I remember back to that time and it was much easier than it has been recently. My husband has definitely progressively gotten worse in terms of his PTSD and the other monsters that go with it. I specifically remember the first time that I felt that I needed to call 911 for help with him but I was too afraid to make the call. We were in the truck and the tornado sirens began going off like they do every Monday for the test at noon. It triggered a dissociation for him and I wasn't sure what was going to happen. At this time, he hadn't had a lot of these episodes so I obviously had much less experience dealing with them. I remember thinking that if I could just get him into the house, he would snap out of it. He would be home and that should automatically bring him back because it is our home not Iraq. Needless to say, it didn't. I had called my dad to meet me at my house to help me get him into the house. We managed to get him inside and it seemed to make the episode worse. He began searching my house much like he would have had to clear a building in Iraq. I could tell that he thought he had a gun in his hand just by the way he moved and carried himself. This went on for a long time, several hours actually. I managed to keep him in the house, and therefore I felt it was still safe. Several times my dad and I discussed calling 911 but I was deathly afraid that something terrible would happen so I chose not to make the call.

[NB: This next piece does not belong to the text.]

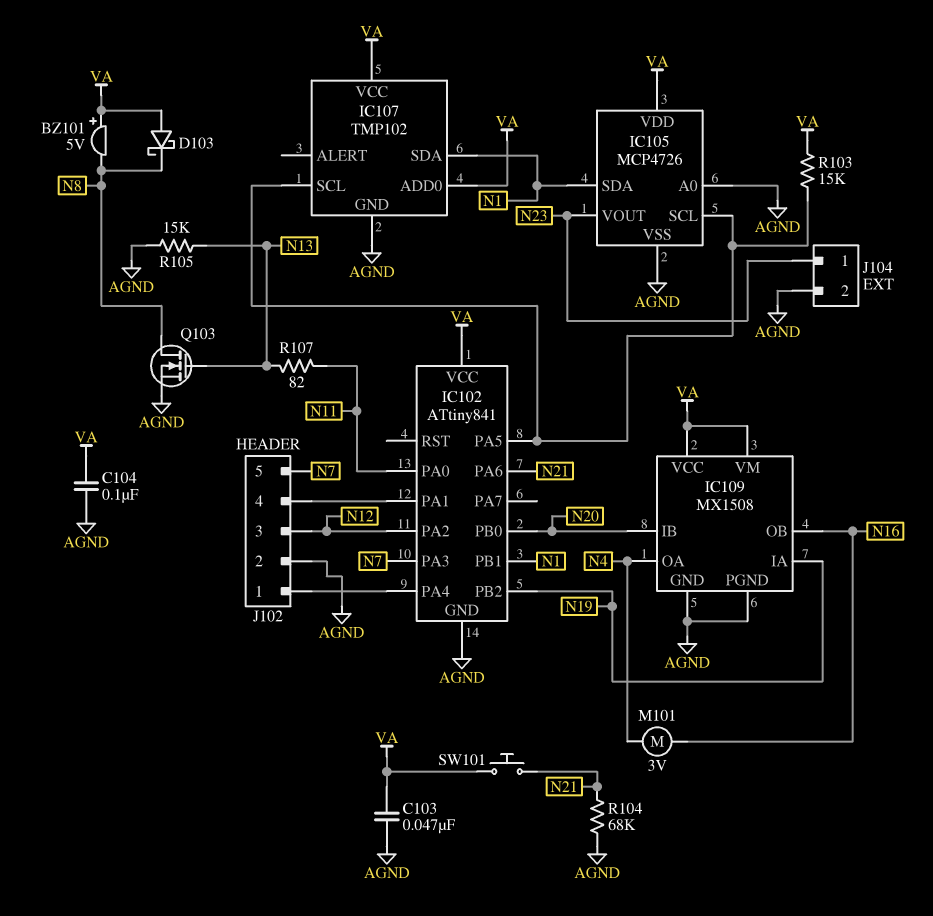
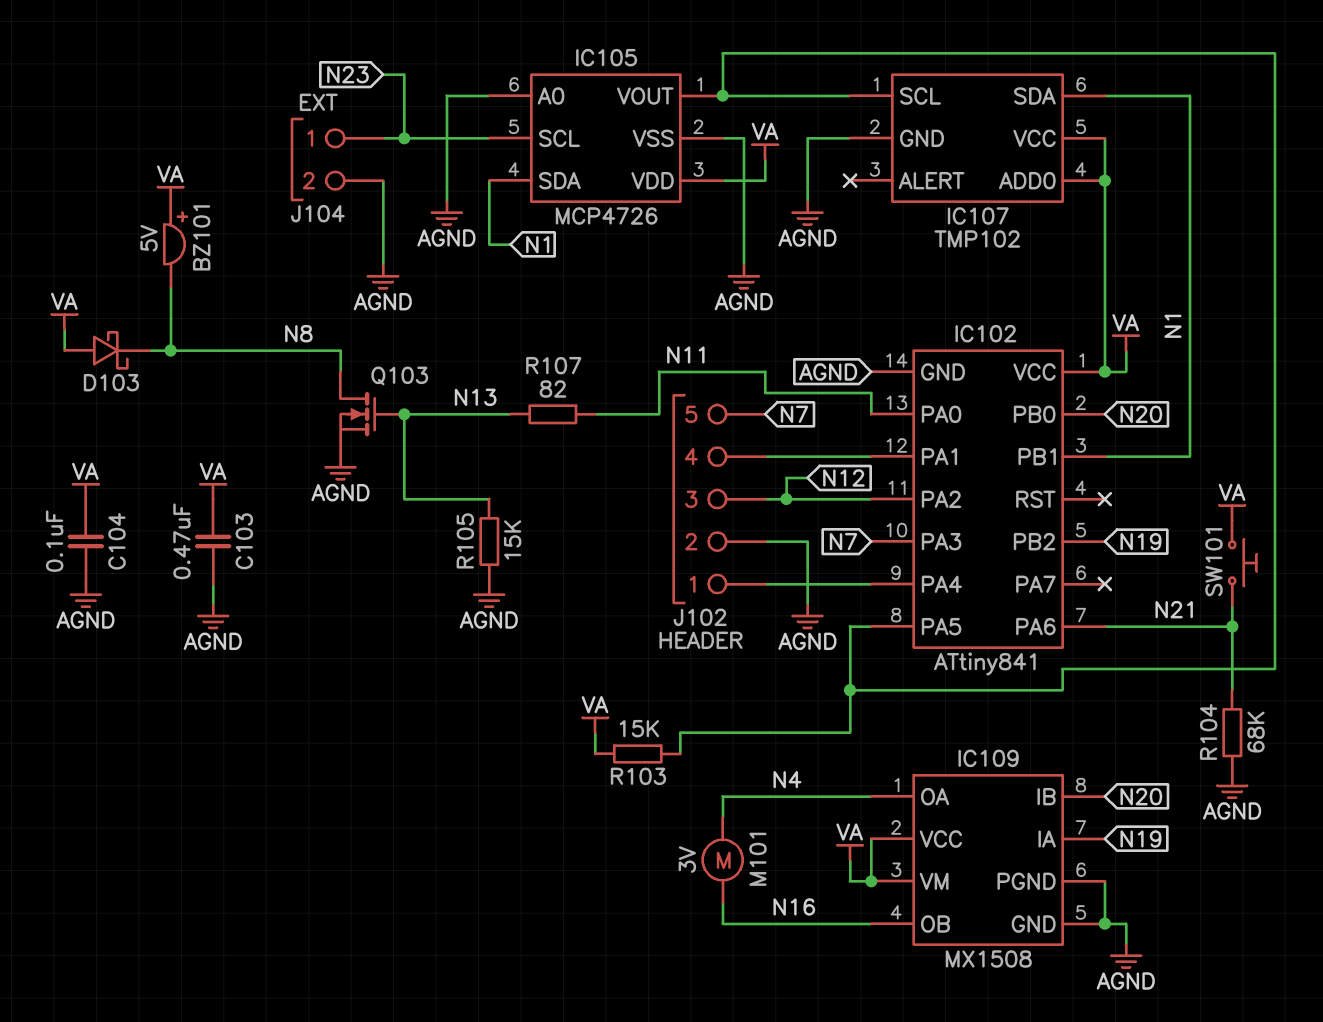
C103: 47nF (AGND, VA) -> 470nF (AGND, VA)
IC105 pin SCL: IC102/PA5 -> N23
IC105 pin VOUT: N23 -> IC102/PA5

After that incident, I decided to call our chief of police and make an appointment. I knew that I could not be afraid to call if I needed them but I also knew that many veteran's end up shot or tasered in instances with police. Allen planned to go to the meeting with me, but when the day came he didn't think he could handle it. So, once again I called on my dad.
We went to the meeting and I am so glad that we did. We explained to him Allen's story and his current situation. We made sure to let them know that we had no weapons in the house, he had not ever been combative, but he may not respond to directions from anyone. The Chief offered to put an alert on our 911 system so that if a call comes in for our address an alert pops up to let them know all of the above information. It also says for them to respond with no lights, no sirens and for them to find me to ask me what needs to be done.
What an amazing outcome! The chief then followed all of this up with an email he sent out to all of his officers telling of our meeting and what they could expect if they respond to a call at our house. We have had to call 911 many, many times since that meeting and every time it has been a great response from the police, EMT's and firemen. (In our small town, often all 3 respond to a call.) The last time we called it could have had a very different ending, but because of our proactive approach, it ended great for everyone.
As I've said, Allen is currently in a program in California receiving treatment for his PTSD. Before he comes home, we plan to meet with the Chief again to give him an update and I might go give a short personal briefing to the officer's just as a refresher as well as a thank you. We have also talked with one officer about bringing our boys down to the station to meet some of the officers and to educate them on tasers just in case they ever do have to witness their dad being tasered. Of course we pray that never happens, but it is much better to be prepared in advance!!
As a wounded warrior caregiver and wife, I often have to think outside of the box to make sure all of our bases are covered at all times. I encourage any of you to do the same. Reach out to those in your community that you may need to call on at times for help. It always helps to let people know what you might need before you need it.